▶ [AIM]: Recast the lines of every entry below as a single numbered list, leaving out any blank lines.
>> Start INFORMATION SHOWN
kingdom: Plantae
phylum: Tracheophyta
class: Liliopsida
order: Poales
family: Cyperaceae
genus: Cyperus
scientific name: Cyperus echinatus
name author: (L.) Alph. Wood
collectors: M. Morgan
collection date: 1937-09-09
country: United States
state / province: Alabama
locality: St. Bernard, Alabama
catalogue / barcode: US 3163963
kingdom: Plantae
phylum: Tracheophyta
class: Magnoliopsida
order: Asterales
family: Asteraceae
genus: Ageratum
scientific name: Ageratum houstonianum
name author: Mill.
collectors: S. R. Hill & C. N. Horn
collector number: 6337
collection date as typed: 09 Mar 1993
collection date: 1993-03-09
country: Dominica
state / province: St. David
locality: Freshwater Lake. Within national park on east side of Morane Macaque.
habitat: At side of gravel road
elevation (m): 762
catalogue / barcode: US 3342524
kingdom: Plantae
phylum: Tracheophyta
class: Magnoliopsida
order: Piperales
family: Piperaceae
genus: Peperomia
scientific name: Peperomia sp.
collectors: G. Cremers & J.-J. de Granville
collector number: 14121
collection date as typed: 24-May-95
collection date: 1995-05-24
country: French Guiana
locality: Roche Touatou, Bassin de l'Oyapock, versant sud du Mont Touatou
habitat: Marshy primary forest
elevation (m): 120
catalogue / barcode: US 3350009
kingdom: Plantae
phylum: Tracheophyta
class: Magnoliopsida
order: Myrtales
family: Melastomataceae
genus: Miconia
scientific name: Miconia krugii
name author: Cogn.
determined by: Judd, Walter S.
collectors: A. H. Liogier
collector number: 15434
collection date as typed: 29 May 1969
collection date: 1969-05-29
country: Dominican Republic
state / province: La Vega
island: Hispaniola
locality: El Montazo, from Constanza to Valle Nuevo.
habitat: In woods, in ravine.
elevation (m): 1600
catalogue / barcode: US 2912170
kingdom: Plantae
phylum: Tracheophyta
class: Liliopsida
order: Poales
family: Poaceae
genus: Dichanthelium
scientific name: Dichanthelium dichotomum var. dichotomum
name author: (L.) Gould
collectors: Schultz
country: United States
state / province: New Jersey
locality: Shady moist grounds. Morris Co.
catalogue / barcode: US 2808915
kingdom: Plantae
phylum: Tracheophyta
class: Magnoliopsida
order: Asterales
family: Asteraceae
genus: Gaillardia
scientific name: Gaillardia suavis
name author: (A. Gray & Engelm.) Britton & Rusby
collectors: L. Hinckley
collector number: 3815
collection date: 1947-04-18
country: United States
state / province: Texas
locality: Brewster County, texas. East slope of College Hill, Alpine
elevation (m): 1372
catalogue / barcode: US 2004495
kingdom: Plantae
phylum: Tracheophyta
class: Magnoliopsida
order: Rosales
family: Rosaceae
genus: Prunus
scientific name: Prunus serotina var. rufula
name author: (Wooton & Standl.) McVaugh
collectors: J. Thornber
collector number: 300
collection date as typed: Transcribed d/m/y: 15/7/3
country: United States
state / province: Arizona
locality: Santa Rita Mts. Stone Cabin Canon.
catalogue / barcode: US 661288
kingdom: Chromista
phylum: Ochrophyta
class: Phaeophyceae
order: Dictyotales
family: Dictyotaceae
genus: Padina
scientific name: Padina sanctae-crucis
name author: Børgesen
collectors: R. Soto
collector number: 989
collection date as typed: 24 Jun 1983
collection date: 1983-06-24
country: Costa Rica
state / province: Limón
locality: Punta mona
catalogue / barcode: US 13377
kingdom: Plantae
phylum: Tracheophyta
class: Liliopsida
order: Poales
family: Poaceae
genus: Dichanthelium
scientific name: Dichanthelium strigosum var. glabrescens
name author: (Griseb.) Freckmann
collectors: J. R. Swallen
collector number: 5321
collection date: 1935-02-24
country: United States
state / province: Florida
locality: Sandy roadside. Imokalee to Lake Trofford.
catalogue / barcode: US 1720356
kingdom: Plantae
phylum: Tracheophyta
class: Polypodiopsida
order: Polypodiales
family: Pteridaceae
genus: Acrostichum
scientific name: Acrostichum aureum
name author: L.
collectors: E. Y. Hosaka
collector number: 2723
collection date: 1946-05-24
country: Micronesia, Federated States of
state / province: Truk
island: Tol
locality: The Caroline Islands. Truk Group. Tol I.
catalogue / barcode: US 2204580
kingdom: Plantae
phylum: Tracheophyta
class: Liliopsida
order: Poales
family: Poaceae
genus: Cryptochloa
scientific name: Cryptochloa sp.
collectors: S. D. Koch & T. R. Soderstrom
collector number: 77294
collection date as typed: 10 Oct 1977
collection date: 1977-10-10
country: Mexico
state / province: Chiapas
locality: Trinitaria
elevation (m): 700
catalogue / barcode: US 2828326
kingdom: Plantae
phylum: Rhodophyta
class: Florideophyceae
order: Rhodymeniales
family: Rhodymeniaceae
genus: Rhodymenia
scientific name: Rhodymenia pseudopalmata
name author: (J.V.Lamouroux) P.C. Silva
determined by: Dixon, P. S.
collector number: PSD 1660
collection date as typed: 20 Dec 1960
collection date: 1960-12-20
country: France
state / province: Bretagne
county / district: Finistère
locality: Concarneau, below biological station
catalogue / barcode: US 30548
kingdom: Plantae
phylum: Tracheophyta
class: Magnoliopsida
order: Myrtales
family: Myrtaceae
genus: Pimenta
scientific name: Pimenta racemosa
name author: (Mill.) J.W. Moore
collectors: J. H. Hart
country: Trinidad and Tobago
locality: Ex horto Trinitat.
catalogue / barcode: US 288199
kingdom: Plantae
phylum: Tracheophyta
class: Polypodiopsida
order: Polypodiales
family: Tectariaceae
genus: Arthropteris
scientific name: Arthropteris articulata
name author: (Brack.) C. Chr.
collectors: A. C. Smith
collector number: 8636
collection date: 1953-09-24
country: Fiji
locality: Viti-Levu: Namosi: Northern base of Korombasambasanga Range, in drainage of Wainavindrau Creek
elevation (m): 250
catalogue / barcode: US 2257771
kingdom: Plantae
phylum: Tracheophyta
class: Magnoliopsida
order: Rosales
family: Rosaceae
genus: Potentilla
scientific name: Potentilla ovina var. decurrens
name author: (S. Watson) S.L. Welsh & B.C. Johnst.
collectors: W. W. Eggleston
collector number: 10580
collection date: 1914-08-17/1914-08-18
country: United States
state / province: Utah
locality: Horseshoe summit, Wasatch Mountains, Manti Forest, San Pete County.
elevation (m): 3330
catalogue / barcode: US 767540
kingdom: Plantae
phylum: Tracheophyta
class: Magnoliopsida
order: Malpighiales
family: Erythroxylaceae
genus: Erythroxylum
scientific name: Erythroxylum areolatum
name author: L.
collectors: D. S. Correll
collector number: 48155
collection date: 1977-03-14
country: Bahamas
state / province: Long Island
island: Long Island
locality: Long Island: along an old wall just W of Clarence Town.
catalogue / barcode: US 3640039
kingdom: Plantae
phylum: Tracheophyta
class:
>> End INFORMATION SHOWN
▶ [THE COMPLETED TASK]:
1. kingdom: Plantae
2. phylum: Tracheophyta
3. class: Liliopsida
4. order: Poales
5. family: Cyperaceae
6. genus: Cyperus
7. scientific name: Cyperus echinatus
8. name author: (L.) Alph. Wood
9. collectors: M. Morgan
10. collection date: 1937-09-09
11. country: United States
12. state / province: Alabama
13. locality: St. Bernard, Alabama
14. catalogue / barcode: US 3163963
15. kingdom: Plantae
16. phylum: Tracheophyta
17. class: Magnoliopsida
18. order: Asterales
19. family: Asteraceae
20. genus: Ageratum
21. scientific name: Ageratum houstonianum
22. name author: Mill.
23. collectors: S. R. Hill & C. N. Horn
24. collector number: 6337
25. collection date as typed: 09 Mar 1993
26. collection date: 1993-03-09
27. country: Dominica
28. state / province: St. David
29. locality: Freshwater Lake. Within national park on east side of Morane Macaque.
30. habitat: At side of gravel road
31. elevation (m): 762
32. catalogue / barcode: US 3342524
33. kingdom: Plantae
34. phylum: Tracheophyta
35. class: Magnoliopsida
36. order: Piperales
37. family: Piperaceae
38. genus: Peperomia
39. scientific name: Peperomia sp.
40. collectors: G. Cremers & J.-J. de Granville
41. collector number: 14121
42. collection date as typed: 24-May-95
43. collection date: 1995-05-24
44. country: French Guiana
45. locality: Roche Touatou, Bassin de l'Oyapock, versant sud du Mont Touatou
46. habitat: Marshy primary forest
47. elevation (m): 120
48. catalogue / barcode: US 3350009
49. kingdom: Plantae
50. phylum: Tracheophyta
51. class: Magnoliopsida
52. order: Myrtales
53. family: Melastomataceae
54. genus: Miconia
55. scientific name: Miconia krugii
56. name author: Cogn.
57. determined by: Judd, Walter S.
58. collectors: A. H. Liogier
59. collector number: 15434
60. collection date as typed: 29 May 1969
61. collection date: 1969-05-29
62. country: Dominican Republic
63. state / province: La Vega
64. island: Hispaniola
65. locality: El Montazo, from Constanza to Valle Nuevo.
66. habitat: In woods, in ravine.
67. elevation (m): 1600
68. catalogue / barcode: US 2912170
69. kingdom: Plantae
70. phylum: Tracheophyta
71. class: Liliopsida
72. order: Poales
73. family: Poaceae
74. genus: Dichanthelium
75. scientific name: Dichanthelium dichotomum var. dichotomum
76. name author: (L.) Gould
77. collectors: Schultz
78. country: United States
79. state / province: New Jersey
80. locality: Shady moist grounds. Morris Co.
81. catalogue / barcode: US 2808915
82. kingdom: Plantae
83. phylum: Tracheophyta
84. class: Magnoliopsida
85. order: Asterales
86. family: Asteraceae
87. genus: Gaillardia
88. scientific name: Gaillardia suavis
89. name author: (A. Gray & Engelm.) Britton & Rusby
90. collectors: L. Hinckley
91. collector number: 3815
92. collection date: 1947-04-18
93. country: United States
94. state / province: Texas
95. locality: Brewster County, texas. East slope of College Hill, Alpine
96. elevation (m): 1372
97. catalogue / barcode: US 2004495
98. kingdom: Plantae
99. phylum: Tracheophyta
100. class: Magnoliopsida
101. order: Rosales
102. family: Rosaceae
103. genus: Prunus
104. scientific name: Prunus serotina var. rufula
105. name author: (Wooton & Standl.) McVaugh
106. collectors: J. Thornber
107. collector number: 300
108. collection date as typed: Transcribed d/m/y: 15/7/3
109. country: United States
110. state / province: Arizona
111. locality: Santa Rita Mts. Stone Cabin Canon.
112. catalogue / barcode: US 661288
113. kingdom: Chromista
114. phylum: Ochrophyta
115. class: Phaeophyceae
116. order: Dictyotales
117. family: Dictyotaceae
118. genus: Padina
119. scientific name: Padina sanctae-crucis
120. name author: Børgesen
121. collectors: R. Soto
122. collector number: 989
123. collection date as typed: 24 Jun 1983
124. collection date: 1983-06-24
125. country: Costa Rica
126. state / province: Limón
127. locality: Punta mona
128. catalogue / barcode: US 13377
129. kingdom: Plantae
130. phylum: Tracheophyta
131. class: Liliopsida
132. order: Poales
133. family: Poaceae
134. genus: Dichanthelium
135. scientific name: Dichanthelium strigosum var. glabrescens
136. name author: (Griseb.) Freckmann
137. collectors: J. R. Swallen
138. collector number: 5321
139. collection date: 1935-02-24
140. country: United States
141. state / province: Florida
142. locality: Sandy roadside. Imokalee to Lake Trofford.
143. catalogue / barcode: US 1720356
144. kingdom: Plantae
145. phylum: Tracheophyta
146. class: Polypodiopsida
147. order: Polypodiales
148. family: Pteridaceae
149. genus: Acrostichum
150. scientific name: Acrostichum aureum
151. name author: L.
152. collectors: E. Y. Hosaka
153. collector number: 2723
154. collection date: 1946-05-24
155. country: Micronesia, Federated States of
156. state / province: Truk
157. island: Tol
158. locality: The Caroline Islands. Truk Group. Tol I.
159. catalogue / barcode: US 2204580
160. kingdom: Plantae
161. phylum: Tracheophyta
162. class: Liliopsida
163. order: Poales
164. family: Poaceae
165. genus: Cryptochloa
166. scientific name: Cryptochloa sp.
167. collectors: S. D. Koch & T. R. Soderstrom
168. collector number: 77294
169. collection date as typed: 10 Oct 1977
170. collection date: 1977-10-10
171. country: Mexico
172. state / province: Chiapas
173. locality: Trinitaria
174. elevation (m): 700
175. catalogue / barcode: US 2828326
176. kingdom: Plantae
177. phylum: Rhodophyta
178. class: Florideophyceae
179. order: Rhodymeniales
180. family: Rhodymeniaceae
181. genus: Rhodymenia
182. scientific name: Rhodymenia pseudopalmata
183. name author: (J.V.Lamouroux) P.C. Silva
184. determined by: Dixon, P. S.
185. collector number: PSD 1660
186. collection date as typed: 20 Dec 1960
187. collection date: 1960-12-20
188. country: France
189. state / province: Bretagne
190. county / district: Finistère
191. locality: Concarneau, below biological station
192. catalogue / barcode: US 30548
193. kingdom: Plantae
194. phylum: Tracheophyta
195. class: Magnoliopsida
196. order: Myrtales
197. family: Myrtaceae
198. genus: Pimenta
199. scientific name: Pimenta racemosa
200. name author: (Mill.) J.W. Moore
201. collectors: J. H. Hart
202. country: Trinidad and Tobago
203. locality: Ex horto Trinitat.
204. catalogue / barcode: US 288199
205. kingdom: Plantae
206. phylum: Tracheophyta
207. class: Polypodiopsida
208. order: Polypodiales
209. family: Tectariaceae
210. genus: Arthropteris
211. scientific name: Arthropteris articulata
212. name author: (Brack.) C. Chr.
213. collectors: A. C. Smith
214. collector number: 8636
215. collection date: 1953-09-24
216. country: Fiji
217. locality: Viti-Levu: Namosi: Northern base of Korombasambasanga Range, in drainage of Wainavindrau Creek
218. elevation (m): 250
219. catalogue / barcode: US 2257771
220. kingdom: Plantae
221. phylum: Tracheophyta
222. class: Magnoliopsida
223. order: Rosales
224. family: Rosaceae
225. genus: Potentilla
226. scientific name: Potentilla ovina var. decurrens
227. name author: (S. Watson) S.L. Welsh & B.C. Johnst.
228. collectors: W. W. Eggleston
229. collector number: 10580
230. collection date: 1914-08-17/1914-08-18
231. country: United States
232. state / province: Utah
233. locality: Horseshoe summit, Wasatch Mountains, Manti Forest, San Pete County.
234. elevation (m): 3330
235. catalogue / barcode: US 767540
236. kingdom: Plantae
237. phylum: Tracheophyta
238. class: Magnoliopsida
239. order: Malpighiales
240. family: Erythroxylaceae
241. genus: Erythroxylum
242. scientific name: Erythroxylum areolatum
243. name author: L.
244. collectors: D. S. Correll
245. collector number: 48155
246. collection date: 1977-03-14
247. country: Bahamas
248. state / province: Long Island
249. island: Long Island
250. locality: Long Island: along an old wall just W of Clarence Town.
251. catalogue / barcode: US 3640039
252. kingdom: Plantae
253. phylum: Tracheophyta
254. class:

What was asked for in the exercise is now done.